#### [TEXT PASSAGE]
11 Systematic Error in Measures

This chapter is under heavy development and may still undergo significant changes.

Systematic error refers to the differences between our conclusions and the truth that are caused by the way we collected our data or conducted our analysis. There are many different flavors of systematic error that may affect the difference between our measure and the truth. Although it is not a perfect classification scheme, it can be useful to think of systematic errors arising in 3 general ways.

The second general form of systematic error is error that arises from the way we collect or measure data. Said another way, we aren’t accurately measuring whatever it is that we want to measure.

As an extreme example, let’s say that we want to evaluate the differences in weight associated with exposure to a vegetarian school lunch among high school students. We randomly select different high school students to eat a special vegetarian school lunch or the standard school lunch. After some amount of time, we go weigh everybody and see if there is a difference in the average weight by diet. There are actually many potential sources of error in this study, but for now, let’s focus on measurement error.

#### [MATERIAL SHOWN]
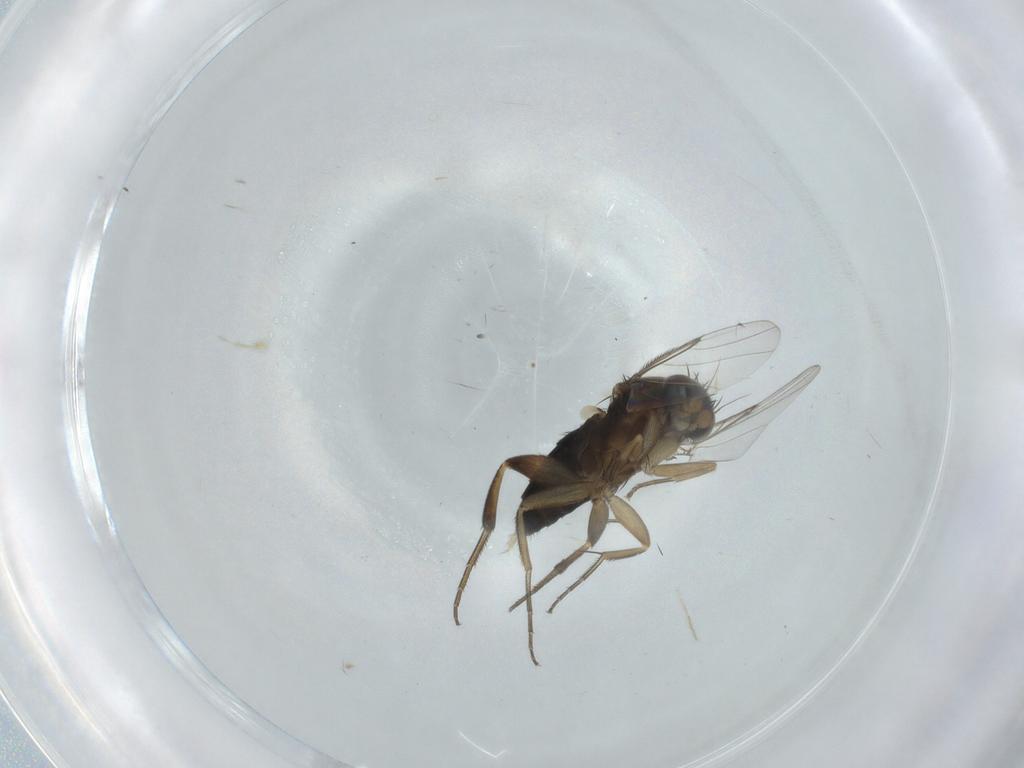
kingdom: Animalia
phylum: Arthropoda
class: Insecta
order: Diptera
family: Phoridae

#### [TASK TO CARRY OUT]
Print the systematic error passage from "This chapter is" to "want to measure.". The listing comes from a separate source.

#### [THE OUTPUT]
This chapter is under heavy development and may still undergo significant changes.

Systematic error refers to the differences between our conclusions and the truth that are caused by the way we collected our data or conducted our analysis. There are many different flavors of systematic error that may affect the difference between our measure and the truth. Although it is not a perfect classification scheme, it can be useful to think of systematic errors arising in 3 general ways.

The second general form of systematic error is error that arises from the way we collect or measure data. Said another way, we aren’t accurately measuring whatever it is that we want to measure.